AIM OF THE EXERCISE
Recast the records below as a numbered list with one line per item, skipping the blank lines. Omit the pictures.

BEGIN

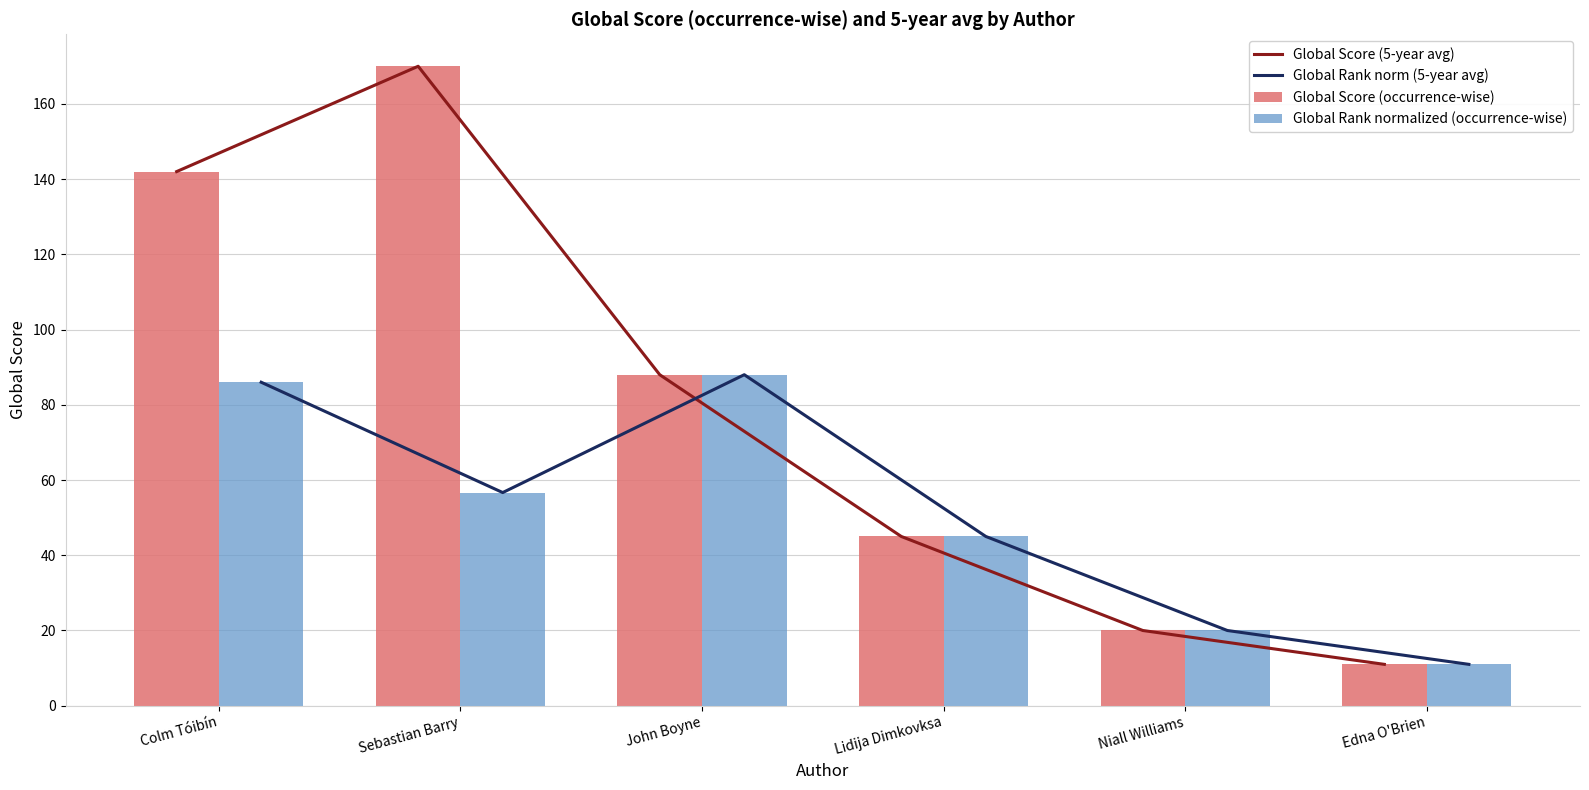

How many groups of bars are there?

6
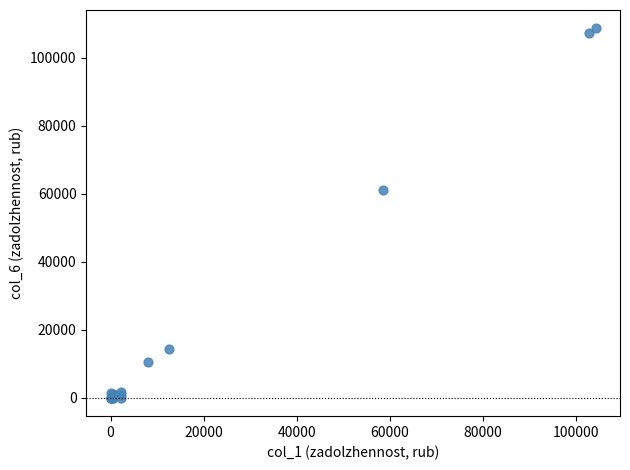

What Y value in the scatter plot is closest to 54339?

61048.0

END

ANSWER TO THE PROBLEM
1. How many groups of bars are there?
2. 6
3. What Y value in the scatter plot is closest to 54339?
4. 61048.0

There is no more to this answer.